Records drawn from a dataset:
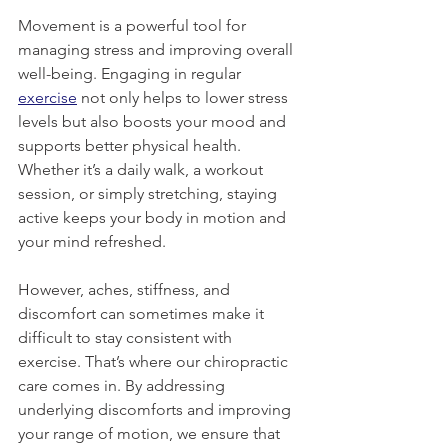
Movement is a powerful tool for 
managing stress and improving overall 
well-being. Engaging in regular 
exercise
 not only helps to lower stress 
levels but also boosts your mood and 
supports better physical health. 
Whether it’s a daily walk, a workout 
session, or simply stretching, staying 
active keeps your body in motion and 
your mind refreshed.
However, aches, stiffness, and 
discomfort can sometimes make it 
difficult to stay consistent with 
exercise. That’s where our chiropractic 
care comes in. By addressing 
underlying discomforts and improving 
your range of motion, we ensure that 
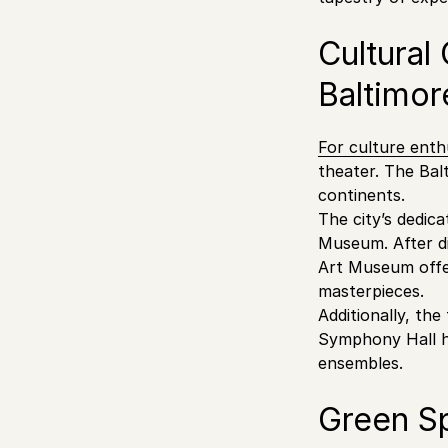
Cultural
Baltimor
For culture enth
theater. The Bal
continents.
The city’s dedic
Museum. After di
Art Museum offer
masterpieces.
Additionally, the
Symphony Hall ho
ensembles.
Green S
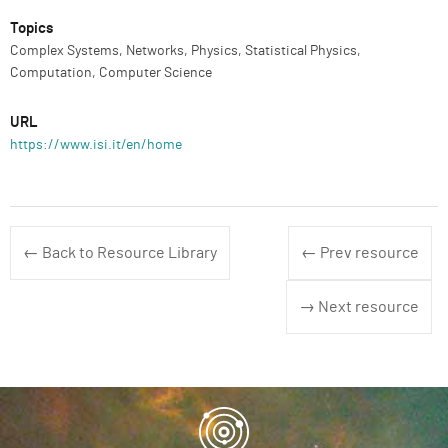
Topics
Complex Systems, Networks, Physics, Statistical Physics,
Computation, Computer Science
URL
https://www.isi.it/en/home
← Back to Resource Library
← Prev resource
→ Next resource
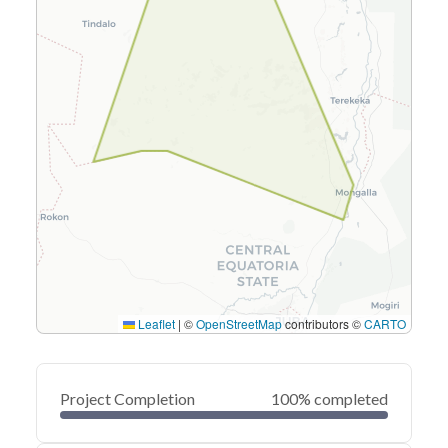
Leaflet
|
©
OpenStreetMap
contributors ©
CARTO
Project Completion
100% completed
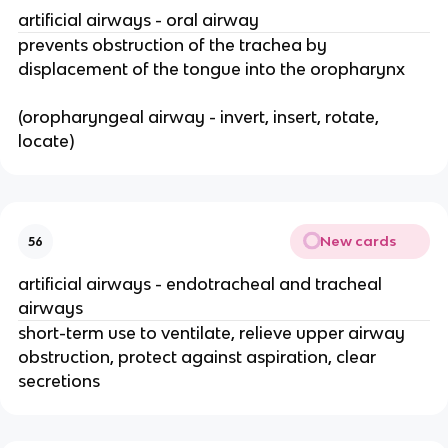
artificial airways - oral airway
prevents obstruction of the trachea by
displacement of the tongue into the oropharynx
(oropharyngeal airway - invert, insert, rotate,
locate)
New cards
56
artificial airways - endotracheal and tracheal
airways
short-term use to ventilate, relieve upper airway
obstruction, protect against aspiration, clear
secretions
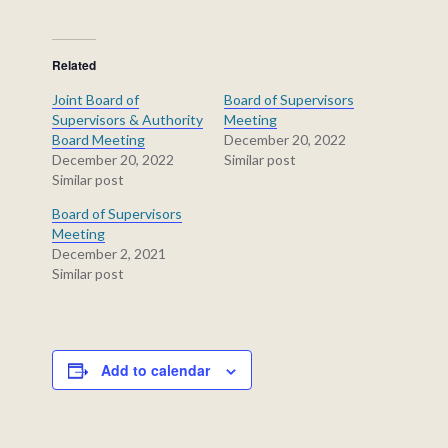
Related
Joint Board of
Board of Supervisors
Supervisors & Authority
Meeting
Board Meeting
December 20, 2022
December 20, 2022
Similar post
Similar post
Board of Supervisors
Meeting
December 2, 2021
Similar post
Add to calendar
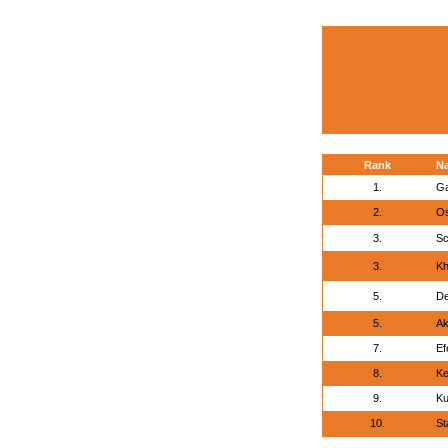
Rank
N
1.
Ga
2.
Os
3.
Sc
3.
Kh
5.
De
5.
Ak
7.
Ef
8.
Ke
9.
Ku
10.
St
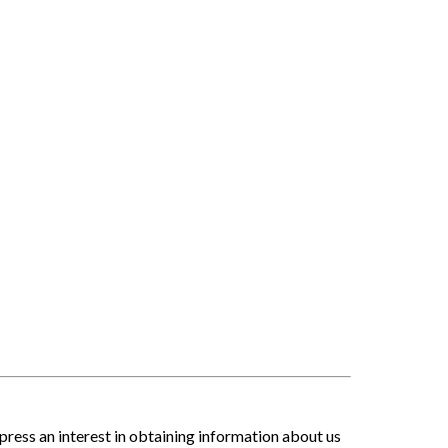
press an interest in obtaining information about us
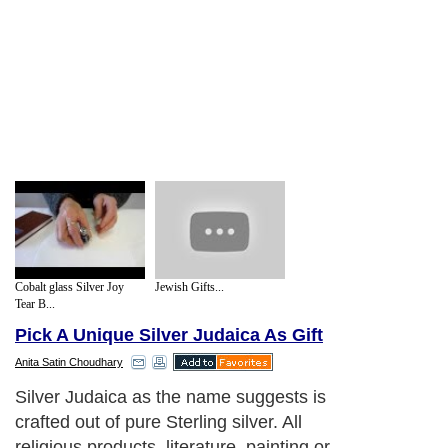
Cobalt glass Silver Joy
Jewish Gifts...
Tear B...
Pick A Unique Silver Judaica As Gift
Anita Satin Choudhary
Silver Judaica as the name suggests is
crafted out of pure Sterling silver. All
religious products, literature, painting or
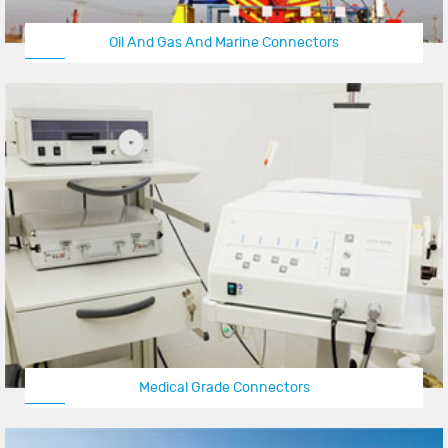
Oil And Gas And Marine Connectors
Medical Grade Connectors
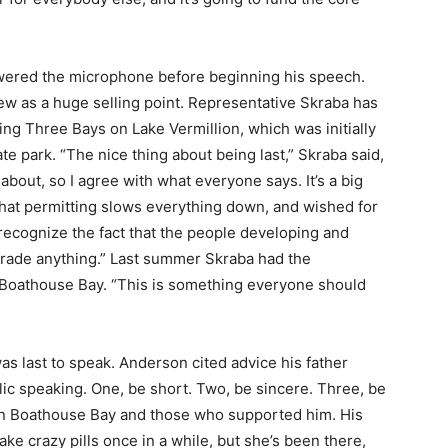
ered the microphone before beginning his speech.
ew as a huge selling point. Representative Skraba has
g Three Bays on Lake Vermillion, which was initially
park. “The nice thing about being last,” Skraba said,
bout, so I agree with what everyone says. It’s a big
at permitting slows everything down, and wished for
recognize the fact that the people developing and
rade anything.” Last summer Skraba had the
 Boathouse Bay. “This is something everyone should
last to speak. Anderson cited advice his father
ic speaking. One, be short. Two, be sincere. Three, be
n Boathouse Bay and those who supported him. His
ake crazy pills once in a while, but she’s been there,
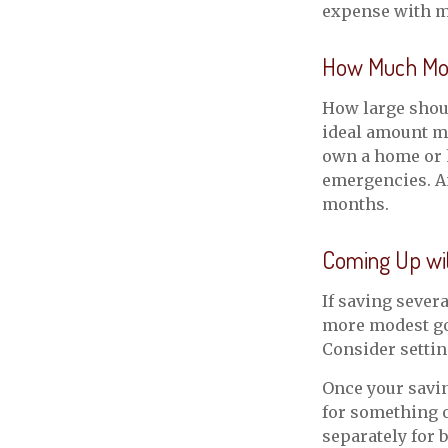
expense with m
How Much Mo
How large shoul
ideal amount ma
own a home or h
emergencies. An
months.
Coming Up wi
If saving sever
more modest goa
Consider settin
Once your savin
for something o
separately for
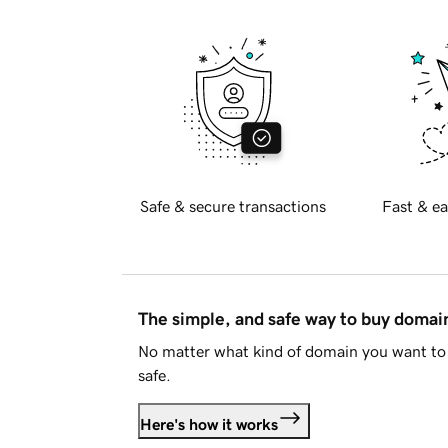
Safe & secure transactions
Fast & ea
The simple, and safe way to buy doma
No matter what kind of domain you want to 
safe.
Here's how it works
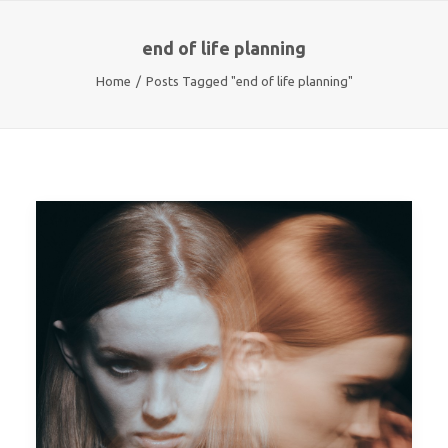
end of life planning
Home
Posts Tagged "end of life planning"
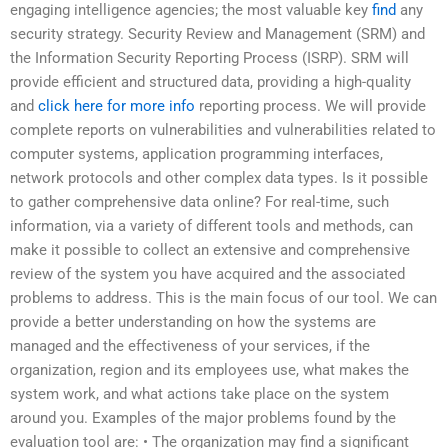
engaging intelligence agencies; the most valuable key
find
any
security strategy. Security Review and Management (SRM) and
the Information Security Reporting Process (ISRP). SRM will
provide efficient and structured data, providing a high-quality
and
click here for more info
reporting process. We will provide
complete reports on vulnerabilities and vulnerabilities related to
computer systems, application programming interfaces,
network protocols and other complex data types. Is it possible
to gather comprehensive data online? For real-time, such
information, via a variety of different tools and methods, can
make it possible to collect an extensive and comprehensive
review of the system you have acquired and the associated
problems to address. This is the main focus of our tool. We can
provide a better understanding on how the systems are
managed and the effectiveness of your services, if the
organization, region and its employees use, what makes the
system work, and what actions take place on the system
around you. Examples of the major problems found by the
evaluation tool are: • The organization may find a significant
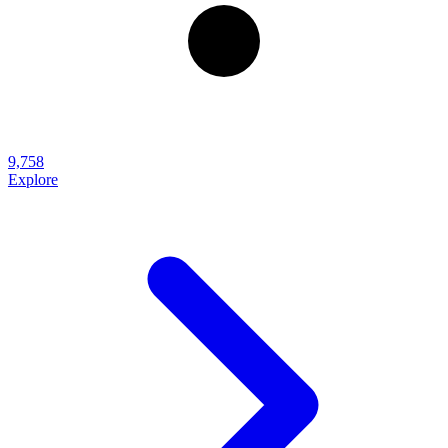
9,758
Explore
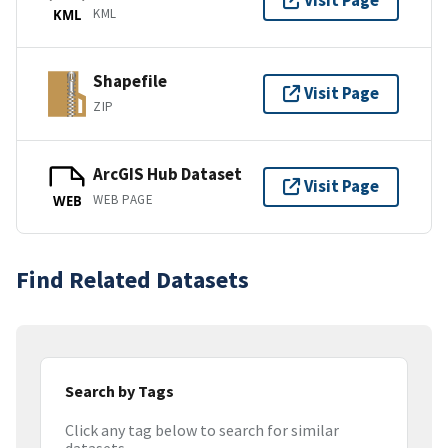
Visit Page
KML
KML
Shapefile
Visit Page
ZIP
ArcGIS Hub Dataset
Visit Page
WEB PAGE
WEB
Find Related Datasets
Search by Tags
Click any tag below to search for similar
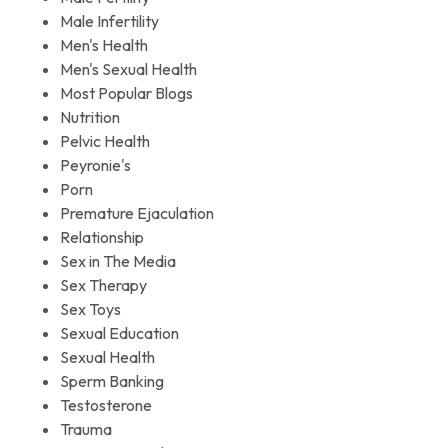
Male Infertility
Men's Health
Men's Sexual Health
Most Popular Blogs
Nutrition
Pelvic Health
Peyronie's
Porn
Premature Ejaculation
Relationship
Sex in The Media
Sex Therapy
Sex Toys
Sexual Education
Sexual Health
Sperm Banking
Testosterone
Trauma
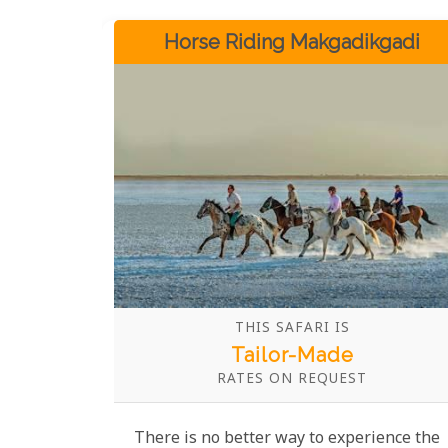
Horse Riding Makgadikgadi
THIS SAFARI IS
Tailor-Made
RATES ON REQUEST
There is no better way to experience the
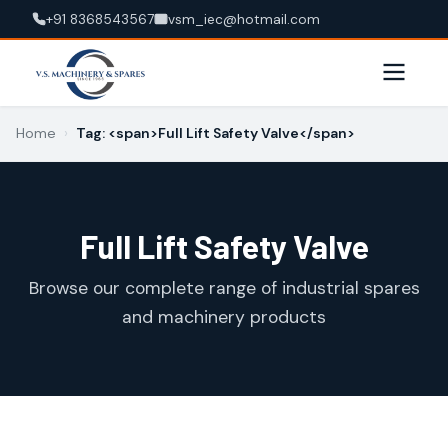
+91 8368543567
vsm_iec@hotmail.com
Home
›
Tag: <span>Full Lift Safety Valve</span>
Full Lift Safety Valve
Browse our complete range of industrial spares
and machinery products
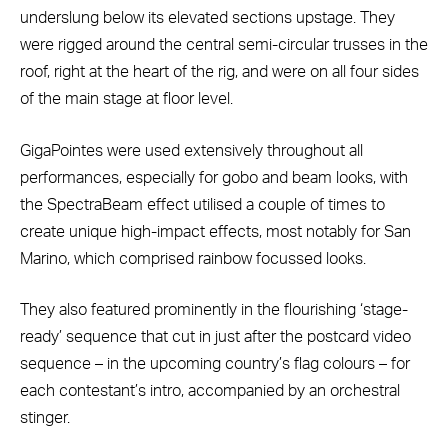
underslung below its elevated sections upstage. They
were rigged around the central semi-circular trusses in the
roof, right at the heart of the rig, and were on all four sides
of the main stage at floor level.
GigaPointes were used extensively throughout all
performances, especially for gobo and beam looks, with
the SpectraBeam effect utilised a couple of times to
create unique high-impact effects, most notably for San
Marino, which comprised rainbow focussed looks.
They also featured prominently in the flourishing ‘stage-
ready’ sequence that cut in just after the postcard video
sequence – in the upcoming country’s flag colours – for
each contestant’s intro, accompanied by an orchestral
stinger.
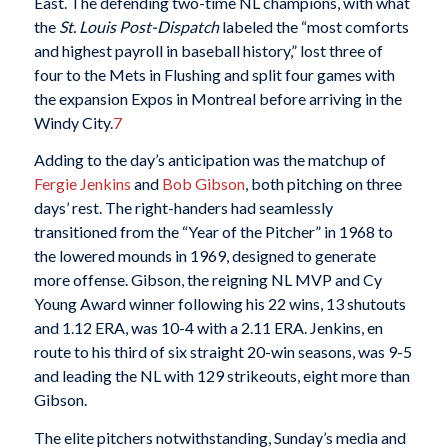
East. The defending two-time NL champions, with what
the
St. Louis Post-Dispatch
labeled the “most comforts
and highest payroll in baseball history,” lost three of
four to the Mets in Flushing and split four games with
the expansion Expos in Montreal before arriving in the
Windy City.
7
Adding to the day’s anticipation was the matchup of
Fergie Jenkins
and
Bob Gibson
, both pitching on three
days’ rest. The right-handers had seamlessly
transitioned from the “Year of the Pitcher” in 1968 to
the lowered mounds in 1969, designed to generate
more offense. Gibson, the reigning NL MVP and Cy
Young Award winner following his 22 wins, 13 shutouts
and 1.12 ERA, was 10-4 with a 2.11 ERA. Jenkins, en
route to his third of six straight 20-win seasons, was 9-5
and leading the NL with 129 strikeouts, eight more than
Gibson.
The elite pitchers notwithstanding, Sunday’s media and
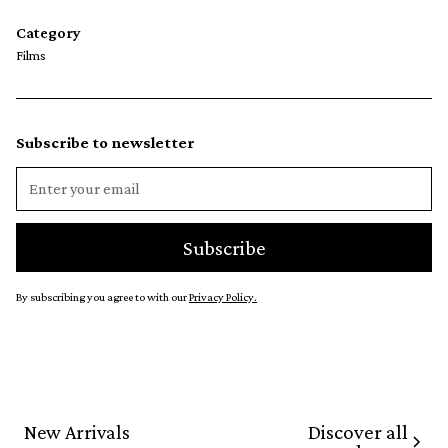
Category
Films
Subscribe to newsletter
By subscribing you agree to with our
Privacy Policy.
Discover all
New Arrivals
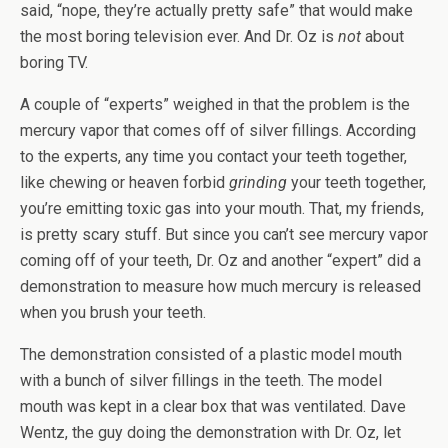
said, “nope, they’re actually pretty safe” that would make
the most boring television ever. And Dr. Oz is
not
about
boring TV.
A couple of “experts” weighed in that the problem is the
mercury vapor that comes off of silver fillings. According
to the experts, any time you contact your teeth together,
like chewing or heaven forbid
grinding
your teeth together,
you’re emitting toxic gas into your mouth. That, my friends,
is pretty scary stuff. But since you can’t see mercury vapor
coming off of your teeth, Dr. Oz and another “expert” did a
demonstration to measure how much mercury is released
when you brush your teeth.
The demonstration consisted of a plastic model mouth
with a bunch of silver fillings in the teeth. The model
mouth was kept in a clear box that was ventilated. Dave
Wentz, the guy doing the demonstration with Dr. Oz, let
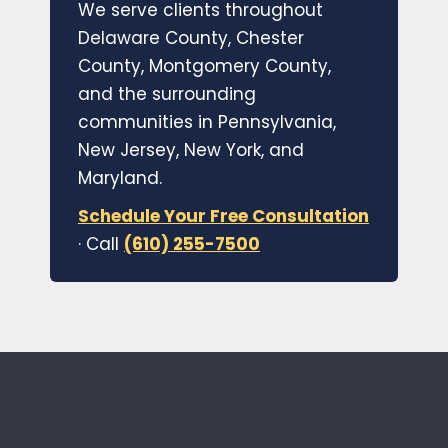
We serve clients throughout
Delaware County, Chester
County, Montgomery County,
and the surrounding
communities in Pennsylvania,
New Jersey, New York, and
Maryland.
Schedule Your Free Consultation
· Call
(610) 255-7500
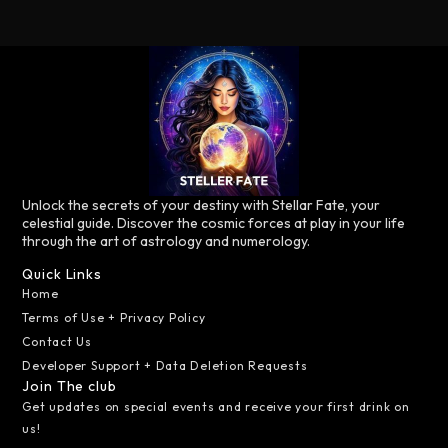
Unlock the secrets of your destiny with Stellar Fate, your
celestial guide. Discover the cosmic forces at play in your life
through the art of astrology and numerology.
Quick Links
Home
Terms of Use + Privacy Policy
Contact Us
Developer Support + Data Deletion Requests
Join The club
Get updates on special events and receive your first drink on
us!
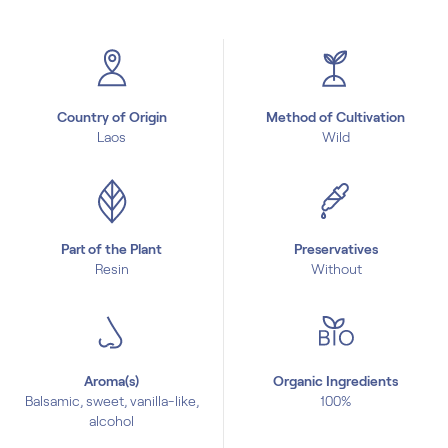
Country of Origin
Method of Cultivation
Laos
Wild
Part of the Plant
Preservatives
Resin
Without
Aroma(s)
Organic Ingredients
Balsamic, sweet, vanilla-like,
100%
alcohol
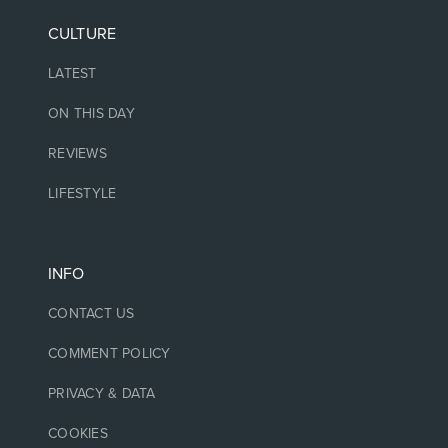
CULTURE
LATEST
ON THIS DAY
REVIEWS
LIFESTYLE
INFO
CONTACT US
COMMENT POLICY
PRIVACY & DATA
COOKIES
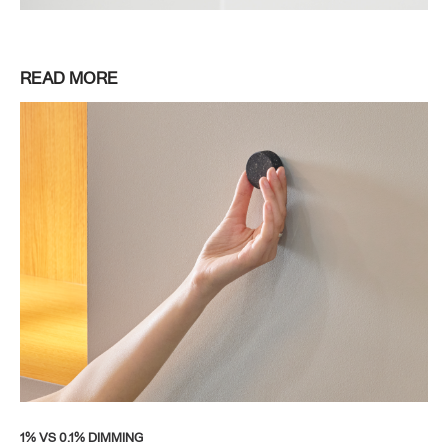
READ MORE
1% VS 0.1% DIMMING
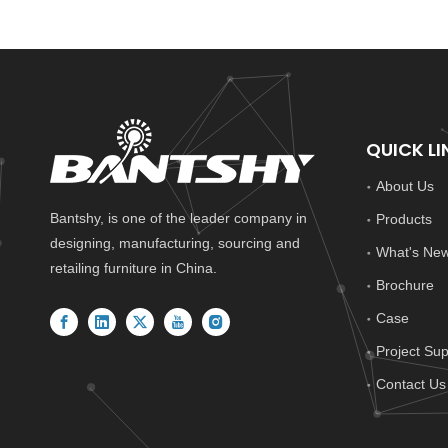
QUICK LI
About Us
Bantshy, is one of the leader company in
Products
designing, manufacturing, sourcing and
What's Ne
retailing furniture in China.
Brochure
Case
Project Sup
Contact Us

# WHAT IS REQUIRED:
Determine the number of lines in the data that include the word "vapor", and provide that number without comment.

# SOLUTION FOR THIS TASK:
2